■ AIM OF THE EXERCISE ■
In the copy of the lines below, leave out pictures and print everything else exactly.

______

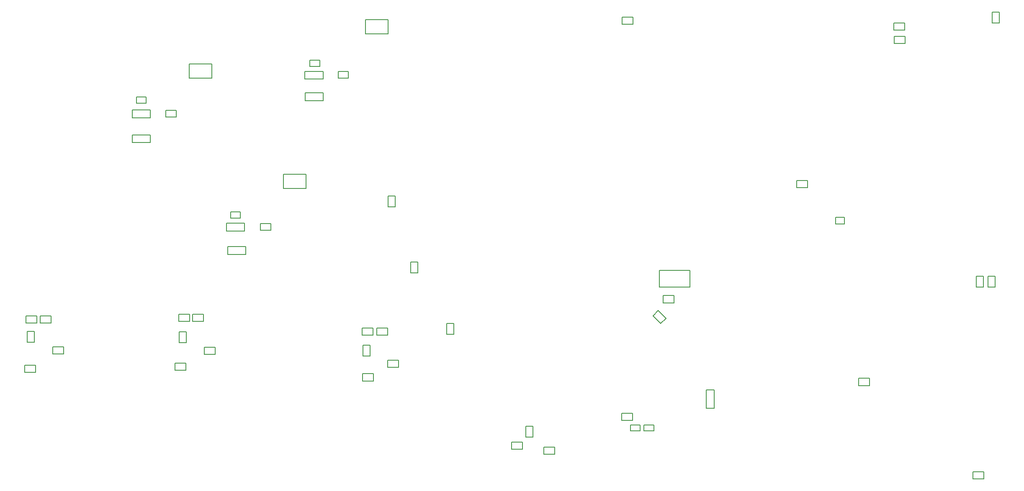
<source format=gbr>
%TF.GenerationSoftware,Altium Limited,Altium Designer,21.6.4 (81)*%
G04 Layer_Color=32896*
%FSLAX43Y43*%
%MOMM*%
%TF.SameCoordinates,76D5CAF9-2094-4FD7-9A7B-915B2AFADFAF*%
%TF.FilePolarity,Positive*%
%TF.FileFunction,Other,Bottom_3D_Body*%
%TF.Part,Single*%
G01*
G75*
%TA.AperFunction,NonConductor*%
%ADD115C,0.200*%
D115*
X93764Y98628D02*
Y101548D01*
X89164Y98628D02*
X93764D01*
X89164D02*
Y101548D01*
X93764D01*
X124795Y110525D02*
X129395D01*
X124795Y107605D02*
Y110525D01*
Y107605D02*
X129395D01*
Y110525D01*
X178375Y27175D02*
X180375D01*
Y28425D01*
X178375D02*
X180375D01*
X178375Y27175D02*
Y28425D01*
X181150D02*
X183150D01*
X181150Y27175D02*
Y28425D01*
Y27175D02*
X183150D01*
Y28425D01*
X178810Y29300D02*
Y30750D01*
X176610Y29300D02*
X178810D01*
X176610D02*
Y30750D01*
X178810D01*
X184975Y54599D02*
X187175D01*
X184975Y53149D02*
Y54599D01*
Y53149D02*
X187175D01*
Y54599D01*
X212025Y77900D02*
X214225D01*
X212025Y76450D02*
Y77900D01*
Y76450D02*
X214225D01*
Y77900D01*
X133925Y61450D02*
X135375D01*
Y59250D02*
Y61450D01*
X133925Y59250D02*
X135375D01*
X133925D02*
Y61450D01*
X154400Y23488D02*
Y24938D01*
X156600D01*
Y23488D02*
Y24938D01*
X154400Y23488D02*
X156600D01*
X163075Y22438D02*
Y23888D01*
X160875Y22438D02*
X163075D01*
X160875D02*
Y23888D01*
X163075D01*
X157225Y28163D02*
X158675D01*
Y25963D02*
Y28163D01*
X157225Y25963D02*
X158675D01*
X157225D02*
Y28163D01*
X184225Y56300D02*
Y59700D01*
X190425D01*
Y56300D02*
Y59700D01*
X184225Y56300D02*
X190425D01*
X184003Y51551D02*
X185558Y49996D01*
X182977Y50526D02*
X184003Y51551D01*
X182977Y50526D02*
X184533Y48970D01*
X185558Y49996D01*
X219900Y70450D02*
X221700D01*
X219900Y69100D02*
Y70450D01*
Y69100D02*
X221700D01*
Y70450D01*
X226725Y36385D02*
Y37835D01*
X224525Y36385D02*
X226725D01*
X224525D02*
Y37835D01*
X226725D01*
X251550Y109825D02*
X253000D01*
X251550D02*
Y112025D01*
X253000D01*
Y109825D02*
Y112025D01*
X193756Y31822D02*
X195356D01*
X193756D02*
Y35522D01*
X195356D01*
Y31822D02*
Y35522D01*
X112775Y76315D02*
Y79235D01*
X108175Y76315D02*
X112775D01*
X108175D02*
Y79235D01*
X112775D01*
X100631Y62920D02*
Y64520D01*
X96931Y62920D02*
X100631D01*
X96931D02*
Y64520D01*
X100631D01*
X116282Y94067D02*
Y95667D01*
X112582Y94067D02*
X116282D01*
X112582D02*
Y95667D01*
X116282D01*
X121379Y98685D02*
Y100035D01*
X119279Y98685D02*
X121379D01*
X119279D02*
Y100035D01*
X121379D01*
X115577Y101040D02*
Y102290D01*
X113577Y101040D02*
X115577D01*
X113577D02*
Y102290D01*
X115577D01*
X116227Y98459D02*
Y100059D01*
X112527Y98459D02*
X116227D01*
X112527D02*
Y100059D01*
X116227D01*
X99516Y70290D02*
Y71540D01*
X97516Y70290D02*
X99516D01*
X97516D02*
Y71540D01*
X99516D01*
X100366Y67715D02*
Y69315D01*
X96666Y67715D02*
X100366D01*
X96666D02*
Y69315D01*
X100366D01*
X105691Y67840D02*
Y69190D01*
X103591Y67840D02*
X105691D01*
X103591D02*
Y69190D01*
X105691D01*
X78464Y94862D02*
X80464D01*
X78464Y93612D02*
Y94862D01*
Y93612D02*
X80464D01*
Y94862D01*
X84414Y92112D02*
X86514D01*
X84414Y90762D02*
Y92112D01*
Y90762D02*
X86514D01*
Y92112D01*
X77614Y92237D02*
X81314D01*
X77614Y90637D02*
Y92237D01*
Y90637D02*
X81314D01*
Y92237D01*
X77614Y87188D02*
X81314D01*
X77614Y85588D02*
Y87188D01*
Y85588D02*
X81314D01*
Y87188D01*
X250695Y56326D02*
Y58526D01*
Y56326D02*
X252145D01*
Y58526D01*
X250695D02*
X252145D01*
X248346Y56312D02*
Y58512D01*
Y56312D02*
X249796D01*
Y58512D01*
X248346D02*
X249796D01*
X231630Y108396D02*
X233830D01*
Y109846D01*
X231630D02*
X233830D01*
X231630Y108396D02*
Y109846D01*
X231745Y105666D02*
X233945D01*
Y107116D01*
X231745D02*
X233945D01*
X231745Y105666D02*
Y107116D01*
X176677Y109566D02*
X178877D01*
Y111016D01*
X176677D02*
X178877D01*
X176677Y109566D02*
Y111016D01*
X141250Y46800D02*
Y49000D01*
Y46800D02*
X142700D01*
Y49000D01*
X141250D02*
X142700D01*
X129372Y72600D02*
Y74800D01*
Y72600D02*
X130822D01*
Y74800D01*
X129372D02*
X130822D01*
X86324Y40914D02*
X88524D01*
X86324Y39464D02*
Y40914D01*
Y39464D02*
X88524D01*
Y40914D01*
X129322Y40096D02*
X131522D01*
Y41546D01*
X129322D02*
X131522D01*
X129322Y40096D02*
Y41546D01*
X124122Y46596D02*
X126322D01*
Y48046D01*
X124122D02*
X126322D01*
X124122Y46596D02*
Y48046D01*
X125747Y42345D02*
Y44545D01*
X124297D02*
X125747D01*
X124297Y42345D02*
Y44545D01*
Y42345D02*
X125747D01*
X127072Y46596D02*
X129272D01*
Y48046D01*
X127072D02*
X129272D01*
X127072Y46596D02*
Y48046D01*
X87023Y49364D02*
X89223D01*
Y50814D01*
X87023D02*
X89223D01*
X87023Y49364D02*
Y50814D01*
X92223Y42715D02*
X94423D01*
Y44165D01*
X92223D02*
X94423D01*
X92223Y42715D02*
Y44165D01*
X88548Y45091D02*
Y47291D01*
X87098D02*
X88548D01*
X87098Y45091D02*
Y47291D01*
Y45091D02*
X88548D01*
X89823Y49364D02*
X92023D01*
Y50814D01*
X89823D02*
X92023D01*
X89823Y49364D02*
Y50814D01*
X61551Y42800D02*
X63751D01*
Y44250D01*
X61551D02*
X63751D01*
X61551Y42800D02*
Y44250D01*
X56106Y49044D02*
X58306D01*
Y50494D01*
X56106D02*
X58306D01*
X56106Y49044D02*
Y50494D01*
X57832Y45175D02*
Y47375D01*
X56382D02*
X57832D01*
X56382Y45175D02*
Y47375D01*
Y45175D02*
X57832D01*
X59051Y49044D02*
X61251D01*
Y50494D01*
X59051D02*
X61251D01*
X59051Y49044D02*
Y50494D01*
X124181Y38775D02*
X126381D01*
X124181Y37325D02*
Y38775D01*
Y37325D02*
X126381D01*
Y38775D01*
X58128Y39060D02*
Y40510D01*
X55928Y39060D02*
X58128D01*
X55928D02*
Y40510D01*
X58128D01*
X247650Y18935D02*
X249850D01*
X247650Y17485D02*
Y18935D01*
Y17485D02*
X249850D01*
Y18935D01*
%TF.MD5,78756ae9714843ebdb234719a1b4fd20*%
M02*

</source>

______

■ FINISHED EXERCISE ■
<source format=gbr>
%TF.GenerationSoftware,Altium Limited,Altium Designer,21.6.4 (81)*%
G04 Layer_Color=32896*
%FSLAX43Y43*%
%MOMM*%
%TF.SameCoordinates,76D5CAF9-2094-4FD7-9A7B-915B2AFADFAF*%
%TF.FilePolarity,Positive*%
%TF.FileFunction,Other,Bottom_3D_Body*%
%TF.Part,Single*%
G01*
G75*
%TA.AperFunction,NonConductor*%
%ADD115C,0.200*%
D115*
X93764Y98628D02*
Y101548D01*
X89164Y98628D02*
X93764D01*
X89164D02*
Y101548D01*
X93764D01*
X124795Y110525D02*
X129395D01*
X124795Y107605D02*
Y110525D01*
Y107605D02*
X129395D01*
Y110525D01*
X178375Y27175D02*
X180375D01*
Y28425D01*
X178375D02*
X180375D01*
X178375Y27175D02*
Y28425D01*
X181150D02*
X183150D01*
X181150Y27175D02*
Y28425D01*
Y27175D02*
X183150D01*
Y28425D01*
X178810Y29300D02*
Y30750D01*
X176610Y29300D02*
X178810D01*
X176610D02*
Y30750D01*
X178810D01*
X184975Y54599D02*
X187175D01*
X184975Y53149D02*
Y54599D01*
Y53149D02*
X187175D01*
Y54599D01*
X212025Y77900D02*
X214225D01*
X212025Y76450D02*
Y77900D01*
Y76450D02*
X214225D01*
Y77900D01*
X133925Y61450D02*
X135375D01*
Y59250D02*
Y61450D01*
X133925Y59250D02*
X135375D01*
X133925D02*
Y61450D01*
X154400Y23488D02*
Y24938D01*
X156600D01*
Y23488D02*
Y24938D01*
X154400Y23488D02*
X156600D01*
X163075Y22438D02*
Y23888D01*
X160875Y22438D02*
X163075D01*
X160875D02*
Y23888D01*
X163075D01*
X157225Y28163D02*
X158675D01*
Y25963D02*
Y28163D01*
X157225Y25963D02*
X158675D01*
X157225D02*
Y28163D01*
X184225Y56300D02*
Y59700D01*
X190425D01*
Y56300D02*
Y59700D01*
X184225Y56300D02*
X190425D01*
X184003Y51551D02*
X185558Y49996D01*
X182977Y50526D02*
X184003Y51551D01*
X182977Y50526D02*
X184533Y48970D01*
X185558Y49996D01*
X219900Y70450D02*
X221700D01*
X219900Y69100D02*
Y70450D01*
Y69100D02*
X221700D01*
Y70450D01*
X226725Y36385D02*
Y37835D01*
X224525Y36385D02*
X226725D01*
X224525D02*
Y37835D01*
X226725D01*
X251550Y109825D02*
X253000D01*
X251550D02*
Y112025D01*
X253000D01*
Y109825D02*
Y112025D01*
X193756Y31822D02*
X195356D01*
X193756D02*
Y35522D01*
X195356D01*
Y31822D02*
Y35522D01*
X112775Y76315D02*
Y79235D01*
X108175Y76315D02*
X112775D01*
X108175D02*
Y79235D01*
X112775D01*
X100631Y62920D02*
Y64520D01*
X96931Y62920D02*
X100631D01*
X96931D02*
Y64520D01*
X100631D01*
X116282Y94067D02*
Y95667D01*
X112582Y94067D02*
X116282D01*
X112582D02*
Y95667D01*
X116282D01*
X121379Y98685D02*
Y100035D01*
X119279Y98685D02*
X121379D01*
X119279D02*
Y100035D01*
X121379D01*
X115577Y101040D02*
Y102290D01*
X113577Y101040D02*
X115577D01*
X113577D02*
Y102290D01*
X115577D01*
X116227Y98459D02*
Y100059D01*
X112527Y98459D02*
X116227D01*
X112527D02*
Y100059D01*
X116227D01*
X99516Y70290D02*
Y71540D01*
X97516Y70290D02*
X99516D01*
X97516D02*
Y71540D01*
X99516D01*
X100366Y67715D02*
Y69315D01*
X96666Y67715D02*
X100366D01*
X96666D02*
Y69315D01*
X100366D01*
X105691Y67840D02*
Y69190D01*
X103591Y67840D02*
X105691D01*
X103591D02*
Y69190D01*
X105691D01*
X78464Y94862D02*
X80464D01*
X78464Y93612D02*
Y94862D01*
Y93612D02*
X80464D01*
Y94862D01*
X84414Y92112D02*
X86514D01*
X84414Y90762D02*
Y92112D01*
Y90762D02*
X86514D01*
Y92112D01*
X77614Y92237D02*
X81314D01*
X77614Y90637D02*
Y92237D01*
Y90637D02*
X81314D01*
Y92237D01*
X77614Y87188D02*
X81314D01*
X77614Y85588D02*
Y87188D01*
Y85588D02*
X81314D01*
Y87188D01*
X250695Y56326D02*
Y58526D01*
Y56326D02*
X252145D01*
Y58526D01*
X250695D02*
X252145D01*
X248346Y56312D02*
Y58512D01*
Y56312D02*
X249796D01*
Y58512D01*
X248346D02*
X249796D01*
X231630Y108396D02*
X233830D01*
Y109846D01*
X231630D02*
X233830D01*
X231630Y108396D02*
Y109846D01*
X231745Y105666D02*
X233945D01*
Y107116D01*
X231745D02*
X233945D01*
X231745Y105666D02*
Y107116D01*
X176677Y109566D02*
X178877D01*
Y111016D01*
X176677D02*
X178877D01*
X176677Y109566D02*
Y111016D01*
X141250Y46800D02*
Y49000D01*
Y46800D02*
X142700D01*
Y49000D01*
X141250D02*
X142700D01*
X129372Y72600D02*
Y74800D01*
Y72600D02*
X130822D01*
Y74800D01*
X129372D02*
X130822D01*
X86324Y40914D02*
X88524D01*
X86324Y39464D02*
Y40914D01*
Y39464D02*
X88524D01*
Y40914D01*
X129322Y40096D02*
X131522D01*
Y41546D01*
X129322D02*
X131522D01*
X129322Y40096D02*
Y41546D01*
X124122Y46596D02*
X126322D01*
Y48046D01*
X124122D02*
X126322D01*
X124122Y46596D02*
Y48046D01*
X125747Y42345D02*
Y44545D01*
X124297D02*
X125747D01*
X124297Y42345D02*
Y44545D01*
Y42345D02*
X125747D01*
X127072Y46596D02*
X129272D01*
Y48046D01*
X127072D02*
X129272D01*
X127072Y46596D02*
Y48046D01*
X87023Y49364D02*
X89223D01*
Y50814D01*
X87023D02*
X89223D01*
X87023Y49364D02*
Y50814D01*
X92223Y42715D02*
X94423D01*
Y44165D01*
X92223D02*
X94423D01*
X92223Y42715D02*
Y44165D01*
X88548Y45091D02*
Y47291D01*
X87098D02*
X88548D01*
X87098Y45091D02*
Y47291D01*
Y45091D02*
X88548D01*
X89823Y49364D02*
X92023D01*
Y50814D01*
X89823D02*
X92023D01*
X89823Y49364D02*
Y50814D01*
X61551Y42800D02*
X63751D01*
Y44250D01*
X61551D02*
X63751D01*
X61551Y42800D02*
Y44250D01*
X56106Y49044D02*
X58306D01*
Y50494D01*
X56106D02*
X58306D01*
X56106Y49044D02*
Y50494D01*
X57832Y45175D02*
Y47375D01*
X56382D02*
X57832D01*
X56382Y45175D02*
Y47375D01*
Y45175D02*
X57832D01*
X59051Y49044D02*
X61251D01*
Y50494D01*
X59051D02*
X61251D01*
X59051Y49044D02*
Y50494D01*
X124181Y38775D02*
X126381D01*
X124181Y37325D02*
Y38775D01*
Y37325D02*
X126381D01*
Y38775D01*
X58128Y39060D02*
Y40510D01*
X55928Y39060D02*
X58128D01*
X55928D02*
Y40510D01*
X58128D01*
X247650Y18935D02*
X249850D01*
X247650Y17485D02*
Y18935D01*
Y17485D02*
X249850D01*
Y18935D01*
%TF.MD5,78756ae9714843ebdb234719a1b4fd20*%
M02*

</source>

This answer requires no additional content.